▶ **Exercise instructions**:
From the entries, return every line where the string "specific" shows up.

Data in this exercise Start Marker

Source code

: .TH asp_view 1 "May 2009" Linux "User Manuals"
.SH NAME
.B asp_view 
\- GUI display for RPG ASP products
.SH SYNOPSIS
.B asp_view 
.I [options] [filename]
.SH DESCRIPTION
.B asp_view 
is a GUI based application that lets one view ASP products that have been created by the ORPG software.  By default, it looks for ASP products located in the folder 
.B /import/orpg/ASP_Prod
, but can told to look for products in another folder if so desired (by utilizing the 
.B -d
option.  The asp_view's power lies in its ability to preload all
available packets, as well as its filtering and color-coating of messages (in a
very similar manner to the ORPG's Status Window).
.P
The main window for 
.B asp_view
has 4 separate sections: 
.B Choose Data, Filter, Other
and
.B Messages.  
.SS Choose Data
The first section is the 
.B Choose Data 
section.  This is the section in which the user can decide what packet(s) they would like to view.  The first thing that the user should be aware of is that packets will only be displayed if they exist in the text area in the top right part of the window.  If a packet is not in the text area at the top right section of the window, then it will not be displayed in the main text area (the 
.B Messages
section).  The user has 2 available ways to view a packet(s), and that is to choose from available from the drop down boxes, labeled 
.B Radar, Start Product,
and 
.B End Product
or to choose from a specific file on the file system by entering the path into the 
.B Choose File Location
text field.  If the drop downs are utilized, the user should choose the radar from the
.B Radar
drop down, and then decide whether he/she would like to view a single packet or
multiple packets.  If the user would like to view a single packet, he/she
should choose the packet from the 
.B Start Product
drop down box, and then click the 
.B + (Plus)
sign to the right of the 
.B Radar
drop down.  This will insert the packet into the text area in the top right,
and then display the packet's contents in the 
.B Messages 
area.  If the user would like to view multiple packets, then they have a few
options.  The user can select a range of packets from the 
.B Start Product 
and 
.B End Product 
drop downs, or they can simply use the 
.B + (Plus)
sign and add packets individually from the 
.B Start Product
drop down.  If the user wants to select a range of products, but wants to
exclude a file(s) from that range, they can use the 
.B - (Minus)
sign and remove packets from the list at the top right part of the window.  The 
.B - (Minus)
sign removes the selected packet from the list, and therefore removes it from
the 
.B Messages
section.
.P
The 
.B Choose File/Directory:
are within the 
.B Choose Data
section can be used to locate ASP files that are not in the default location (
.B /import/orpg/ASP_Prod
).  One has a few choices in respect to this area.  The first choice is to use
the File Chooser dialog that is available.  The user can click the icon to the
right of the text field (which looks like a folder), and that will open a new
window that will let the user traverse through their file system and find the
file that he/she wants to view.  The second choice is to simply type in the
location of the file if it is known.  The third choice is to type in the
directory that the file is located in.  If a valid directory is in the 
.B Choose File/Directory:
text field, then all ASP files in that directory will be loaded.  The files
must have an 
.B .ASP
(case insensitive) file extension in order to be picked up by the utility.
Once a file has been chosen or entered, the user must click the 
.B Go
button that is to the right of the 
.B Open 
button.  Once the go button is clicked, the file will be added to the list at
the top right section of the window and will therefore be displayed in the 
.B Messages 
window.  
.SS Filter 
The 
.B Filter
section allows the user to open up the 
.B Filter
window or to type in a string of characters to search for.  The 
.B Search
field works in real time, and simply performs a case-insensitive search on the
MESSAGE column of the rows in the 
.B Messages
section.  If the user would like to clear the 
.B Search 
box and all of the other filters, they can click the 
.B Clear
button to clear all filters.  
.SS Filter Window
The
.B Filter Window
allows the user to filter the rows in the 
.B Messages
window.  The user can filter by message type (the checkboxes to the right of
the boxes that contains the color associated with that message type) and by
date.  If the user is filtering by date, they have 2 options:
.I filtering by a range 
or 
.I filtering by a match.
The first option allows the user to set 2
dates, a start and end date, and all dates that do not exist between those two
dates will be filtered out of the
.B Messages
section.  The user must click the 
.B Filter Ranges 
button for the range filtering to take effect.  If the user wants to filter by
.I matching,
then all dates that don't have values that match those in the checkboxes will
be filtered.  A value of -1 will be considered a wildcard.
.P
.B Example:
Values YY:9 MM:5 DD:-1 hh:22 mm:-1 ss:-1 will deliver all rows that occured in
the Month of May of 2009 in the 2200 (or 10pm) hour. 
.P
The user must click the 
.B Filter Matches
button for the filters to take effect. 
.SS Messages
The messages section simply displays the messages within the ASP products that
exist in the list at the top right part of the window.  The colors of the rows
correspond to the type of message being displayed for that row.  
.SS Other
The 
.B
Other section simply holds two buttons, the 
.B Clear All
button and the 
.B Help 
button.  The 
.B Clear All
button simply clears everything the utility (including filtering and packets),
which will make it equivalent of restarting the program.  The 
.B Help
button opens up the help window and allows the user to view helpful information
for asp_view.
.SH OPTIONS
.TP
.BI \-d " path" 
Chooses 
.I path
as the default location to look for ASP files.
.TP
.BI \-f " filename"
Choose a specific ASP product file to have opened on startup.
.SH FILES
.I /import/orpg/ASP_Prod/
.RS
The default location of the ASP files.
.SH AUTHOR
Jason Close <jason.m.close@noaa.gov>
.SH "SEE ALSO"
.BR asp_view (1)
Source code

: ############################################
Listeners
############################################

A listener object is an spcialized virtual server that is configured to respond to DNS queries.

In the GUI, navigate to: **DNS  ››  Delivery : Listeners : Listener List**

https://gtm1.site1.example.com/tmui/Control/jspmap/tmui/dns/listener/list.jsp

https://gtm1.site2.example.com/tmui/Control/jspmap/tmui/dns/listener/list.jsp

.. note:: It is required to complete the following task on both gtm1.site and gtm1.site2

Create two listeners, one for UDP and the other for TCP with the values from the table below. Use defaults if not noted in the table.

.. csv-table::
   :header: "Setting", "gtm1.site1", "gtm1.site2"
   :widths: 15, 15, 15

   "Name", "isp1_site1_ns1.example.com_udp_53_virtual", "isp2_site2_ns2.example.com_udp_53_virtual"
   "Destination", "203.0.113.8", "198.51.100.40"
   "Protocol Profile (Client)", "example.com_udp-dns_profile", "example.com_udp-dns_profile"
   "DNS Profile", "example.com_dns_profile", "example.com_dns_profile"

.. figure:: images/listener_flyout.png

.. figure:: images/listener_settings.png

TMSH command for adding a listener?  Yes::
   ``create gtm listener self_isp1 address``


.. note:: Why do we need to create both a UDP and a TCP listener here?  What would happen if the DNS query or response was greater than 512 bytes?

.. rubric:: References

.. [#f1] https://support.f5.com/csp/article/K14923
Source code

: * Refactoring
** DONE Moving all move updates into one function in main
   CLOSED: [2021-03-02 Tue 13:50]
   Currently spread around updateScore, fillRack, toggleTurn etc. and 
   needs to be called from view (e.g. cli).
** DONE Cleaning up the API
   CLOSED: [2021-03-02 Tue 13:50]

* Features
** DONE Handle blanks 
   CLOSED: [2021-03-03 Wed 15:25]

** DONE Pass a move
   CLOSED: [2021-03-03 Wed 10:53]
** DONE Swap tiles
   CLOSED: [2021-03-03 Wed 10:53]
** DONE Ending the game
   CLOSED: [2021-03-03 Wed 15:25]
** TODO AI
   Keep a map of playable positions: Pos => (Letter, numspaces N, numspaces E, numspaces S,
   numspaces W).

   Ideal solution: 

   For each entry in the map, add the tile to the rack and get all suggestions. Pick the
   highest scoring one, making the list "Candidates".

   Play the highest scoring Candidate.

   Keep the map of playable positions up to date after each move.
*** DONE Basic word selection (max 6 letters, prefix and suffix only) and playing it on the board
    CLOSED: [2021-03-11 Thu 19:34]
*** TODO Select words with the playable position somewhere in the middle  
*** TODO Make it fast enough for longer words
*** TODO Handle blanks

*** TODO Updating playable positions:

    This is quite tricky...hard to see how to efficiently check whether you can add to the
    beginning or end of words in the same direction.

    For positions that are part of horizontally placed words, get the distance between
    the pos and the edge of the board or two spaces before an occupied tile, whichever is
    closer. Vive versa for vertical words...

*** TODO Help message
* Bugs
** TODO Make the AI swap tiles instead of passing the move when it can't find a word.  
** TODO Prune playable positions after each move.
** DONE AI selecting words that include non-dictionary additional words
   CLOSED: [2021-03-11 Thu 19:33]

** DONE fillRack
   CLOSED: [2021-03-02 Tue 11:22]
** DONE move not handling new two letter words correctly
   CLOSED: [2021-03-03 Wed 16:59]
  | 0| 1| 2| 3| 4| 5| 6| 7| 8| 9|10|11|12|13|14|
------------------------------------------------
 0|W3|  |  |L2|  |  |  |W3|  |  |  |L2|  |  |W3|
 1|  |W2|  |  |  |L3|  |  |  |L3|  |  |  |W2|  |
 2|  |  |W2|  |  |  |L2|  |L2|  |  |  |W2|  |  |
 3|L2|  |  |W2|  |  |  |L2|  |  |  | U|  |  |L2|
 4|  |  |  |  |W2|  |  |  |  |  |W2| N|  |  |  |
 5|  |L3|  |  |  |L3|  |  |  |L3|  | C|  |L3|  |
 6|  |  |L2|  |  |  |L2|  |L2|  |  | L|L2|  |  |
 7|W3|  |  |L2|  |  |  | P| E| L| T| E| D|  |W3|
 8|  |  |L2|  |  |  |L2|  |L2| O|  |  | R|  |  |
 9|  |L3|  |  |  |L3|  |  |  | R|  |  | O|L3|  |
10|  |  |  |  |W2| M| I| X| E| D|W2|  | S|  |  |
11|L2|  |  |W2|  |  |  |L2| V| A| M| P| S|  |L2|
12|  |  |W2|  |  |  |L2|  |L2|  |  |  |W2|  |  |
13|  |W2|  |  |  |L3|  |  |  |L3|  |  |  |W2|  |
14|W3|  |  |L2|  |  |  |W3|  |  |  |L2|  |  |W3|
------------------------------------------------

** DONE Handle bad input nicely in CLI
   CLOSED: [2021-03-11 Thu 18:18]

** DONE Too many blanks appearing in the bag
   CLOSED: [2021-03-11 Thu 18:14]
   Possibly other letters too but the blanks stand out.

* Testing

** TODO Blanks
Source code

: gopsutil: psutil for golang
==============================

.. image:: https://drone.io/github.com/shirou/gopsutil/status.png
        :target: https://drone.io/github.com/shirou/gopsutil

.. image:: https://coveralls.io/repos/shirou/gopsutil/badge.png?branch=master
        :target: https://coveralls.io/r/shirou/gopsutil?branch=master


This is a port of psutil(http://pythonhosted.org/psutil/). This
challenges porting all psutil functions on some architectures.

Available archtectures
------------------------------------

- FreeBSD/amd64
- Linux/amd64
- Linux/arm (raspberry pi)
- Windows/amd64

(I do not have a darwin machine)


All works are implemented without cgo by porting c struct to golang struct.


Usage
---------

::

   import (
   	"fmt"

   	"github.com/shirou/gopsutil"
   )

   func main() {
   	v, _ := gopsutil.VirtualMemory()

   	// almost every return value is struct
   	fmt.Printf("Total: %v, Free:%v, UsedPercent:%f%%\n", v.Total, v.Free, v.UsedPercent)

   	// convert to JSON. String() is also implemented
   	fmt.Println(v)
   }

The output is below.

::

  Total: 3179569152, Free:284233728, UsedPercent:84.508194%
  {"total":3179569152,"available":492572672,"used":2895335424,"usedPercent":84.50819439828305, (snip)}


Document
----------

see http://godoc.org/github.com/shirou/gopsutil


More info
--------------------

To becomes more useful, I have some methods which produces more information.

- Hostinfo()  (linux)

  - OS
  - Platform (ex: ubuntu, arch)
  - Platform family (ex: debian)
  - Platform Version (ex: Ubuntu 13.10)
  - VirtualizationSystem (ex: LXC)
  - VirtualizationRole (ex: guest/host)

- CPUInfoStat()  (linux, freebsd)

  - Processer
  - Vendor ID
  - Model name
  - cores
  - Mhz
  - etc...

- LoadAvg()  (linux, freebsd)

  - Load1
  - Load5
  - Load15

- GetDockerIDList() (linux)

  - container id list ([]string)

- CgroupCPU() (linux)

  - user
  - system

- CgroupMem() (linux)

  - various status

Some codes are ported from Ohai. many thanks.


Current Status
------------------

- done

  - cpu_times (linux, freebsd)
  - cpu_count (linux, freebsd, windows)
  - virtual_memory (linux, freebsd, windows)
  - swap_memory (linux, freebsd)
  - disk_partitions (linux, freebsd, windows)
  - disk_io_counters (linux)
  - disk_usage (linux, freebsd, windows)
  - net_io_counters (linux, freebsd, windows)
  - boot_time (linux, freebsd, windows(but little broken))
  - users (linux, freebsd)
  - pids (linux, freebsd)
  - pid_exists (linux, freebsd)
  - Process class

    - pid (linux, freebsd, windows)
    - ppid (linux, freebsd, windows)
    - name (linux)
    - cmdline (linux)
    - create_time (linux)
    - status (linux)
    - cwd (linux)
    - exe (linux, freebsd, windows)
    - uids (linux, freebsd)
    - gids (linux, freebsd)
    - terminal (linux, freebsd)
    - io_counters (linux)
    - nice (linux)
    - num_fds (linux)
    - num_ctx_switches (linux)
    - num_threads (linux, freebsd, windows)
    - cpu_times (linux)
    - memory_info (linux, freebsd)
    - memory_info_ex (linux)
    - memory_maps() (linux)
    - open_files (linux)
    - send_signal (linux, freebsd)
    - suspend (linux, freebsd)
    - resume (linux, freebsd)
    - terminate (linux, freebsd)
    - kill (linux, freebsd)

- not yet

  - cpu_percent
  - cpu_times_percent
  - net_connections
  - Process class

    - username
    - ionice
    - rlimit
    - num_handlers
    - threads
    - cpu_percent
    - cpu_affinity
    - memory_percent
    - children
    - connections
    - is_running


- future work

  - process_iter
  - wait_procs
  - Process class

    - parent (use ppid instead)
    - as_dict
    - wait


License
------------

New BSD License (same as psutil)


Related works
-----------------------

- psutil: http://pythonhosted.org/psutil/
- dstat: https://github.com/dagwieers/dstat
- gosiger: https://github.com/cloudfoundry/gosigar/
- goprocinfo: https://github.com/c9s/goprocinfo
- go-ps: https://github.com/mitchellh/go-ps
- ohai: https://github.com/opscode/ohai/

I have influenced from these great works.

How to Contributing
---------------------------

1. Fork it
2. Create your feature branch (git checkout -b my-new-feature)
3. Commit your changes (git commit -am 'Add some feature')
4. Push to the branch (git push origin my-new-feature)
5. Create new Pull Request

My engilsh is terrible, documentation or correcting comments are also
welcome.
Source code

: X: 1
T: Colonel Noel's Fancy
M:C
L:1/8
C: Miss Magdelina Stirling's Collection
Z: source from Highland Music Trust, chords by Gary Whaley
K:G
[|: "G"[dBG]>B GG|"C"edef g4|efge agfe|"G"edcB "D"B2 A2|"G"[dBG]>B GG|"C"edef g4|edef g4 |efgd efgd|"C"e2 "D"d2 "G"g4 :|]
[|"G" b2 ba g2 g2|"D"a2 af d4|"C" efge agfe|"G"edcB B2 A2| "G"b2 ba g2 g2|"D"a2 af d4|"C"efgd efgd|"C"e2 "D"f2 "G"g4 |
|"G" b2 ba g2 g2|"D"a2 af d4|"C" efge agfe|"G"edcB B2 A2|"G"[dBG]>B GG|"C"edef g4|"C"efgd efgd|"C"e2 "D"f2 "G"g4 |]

Data in this exercise End Marker

▶ **Exercise output**:
or to choose from a specific file on the file system by entering the path into the 
Choose a specific ASP product file to have opened on startup.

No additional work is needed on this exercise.